I can’t tell you how excited I was for that special. Both characters felt like my friends thanks to parasocial weirdness, and when I finally got to seen them on the screen together, I was disappointed they didn’t spend the whole thing side by side.
While Jimmy and Timmy had to work out some weird science-y problem, I could sit back and enjoy. Only the audience receives the full benefits of the crossover, and we always want more.
But with Marvel, it just didn’t work for me.

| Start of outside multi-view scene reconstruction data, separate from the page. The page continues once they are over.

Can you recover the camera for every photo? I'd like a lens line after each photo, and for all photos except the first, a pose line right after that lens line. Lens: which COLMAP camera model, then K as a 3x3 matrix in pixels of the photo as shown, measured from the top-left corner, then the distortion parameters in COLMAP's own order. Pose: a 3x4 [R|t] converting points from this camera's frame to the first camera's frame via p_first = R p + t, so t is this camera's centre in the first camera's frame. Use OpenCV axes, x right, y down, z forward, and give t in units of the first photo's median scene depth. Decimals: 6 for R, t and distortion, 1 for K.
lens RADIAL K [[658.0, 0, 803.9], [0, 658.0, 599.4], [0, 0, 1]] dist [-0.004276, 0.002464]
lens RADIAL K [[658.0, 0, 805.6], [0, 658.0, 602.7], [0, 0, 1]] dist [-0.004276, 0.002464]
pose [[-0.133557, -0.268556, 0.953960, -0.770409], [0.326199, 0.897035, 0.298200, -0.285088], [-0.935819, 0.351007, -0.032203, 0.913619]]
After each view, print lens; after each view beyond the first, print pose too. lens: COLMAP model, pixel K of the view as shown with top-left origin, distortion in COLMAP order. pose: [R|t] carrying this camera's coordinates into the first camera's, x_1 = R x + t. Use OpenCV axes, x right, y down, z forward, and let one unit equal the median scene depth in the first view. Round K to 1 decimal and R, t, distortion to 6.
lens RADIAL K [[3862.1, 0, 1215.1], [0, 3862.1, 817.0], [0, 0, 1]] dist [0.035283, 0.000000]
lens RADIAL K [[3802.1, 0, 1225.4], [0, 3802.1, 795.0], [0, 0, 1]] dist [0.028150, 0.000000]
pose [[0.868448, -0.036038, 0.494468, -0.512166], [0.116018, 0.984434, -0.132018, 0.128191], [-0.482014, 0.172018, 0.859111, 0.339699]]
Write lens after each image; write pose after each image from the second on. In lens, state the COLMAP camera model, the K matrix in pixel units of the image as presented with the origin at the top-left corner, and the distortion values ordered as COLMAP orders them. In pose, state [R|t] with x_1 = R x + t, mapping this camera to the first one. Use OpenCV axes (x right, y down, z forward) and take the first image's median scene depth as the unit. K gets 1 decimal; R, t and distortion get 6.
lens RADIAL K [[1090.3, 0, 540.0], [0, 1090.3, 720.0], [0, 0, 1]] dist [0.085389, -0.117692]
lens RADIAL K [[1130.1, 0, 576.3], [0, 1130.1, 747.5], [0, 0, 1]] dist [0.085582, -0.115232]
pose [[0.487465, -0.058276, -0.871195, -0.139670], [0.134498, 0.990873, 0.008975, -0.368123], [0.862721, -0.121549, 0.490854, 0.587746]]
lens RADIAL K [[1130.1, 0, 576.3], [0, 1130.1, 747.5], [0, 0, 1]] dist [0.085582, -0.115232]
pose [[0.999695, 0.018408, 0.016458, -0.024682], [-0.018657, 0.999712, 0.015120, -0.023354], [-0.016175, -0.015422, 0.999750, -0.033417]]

I had no special feelings for these characters. I had watched all their standalone movies and still nothing. They didn’t feel like people. They never felt like anything other than paper-thin movie guys who zoom around and fix problems because that’s what the movie needs them to do. Somehow, after many hours of screentime, they hadn’t actually been developed. Had any of them even cried? Even once? Thanos does, I know that. But as for the Avengers, I never once felt their pain. I never felt like I’d want to be friends with them. I never wanted them to make the transition to the real world. They had nothing to offer me, so when they all got together, it felt the same as before: movie characters spitting out formulaic nonsense at one another, all in the service of getting us to the next big action scene where they’d zoom around and fix things by working together.
If the characters were the Marvel movies’ ace in the hole, it’s no wonder that I felt nothing when some of them “died.” And it didn’t help that I knew the “dead” ones would be coming back soon enough, ready to zoom around and fix things. Not like people, not even a little.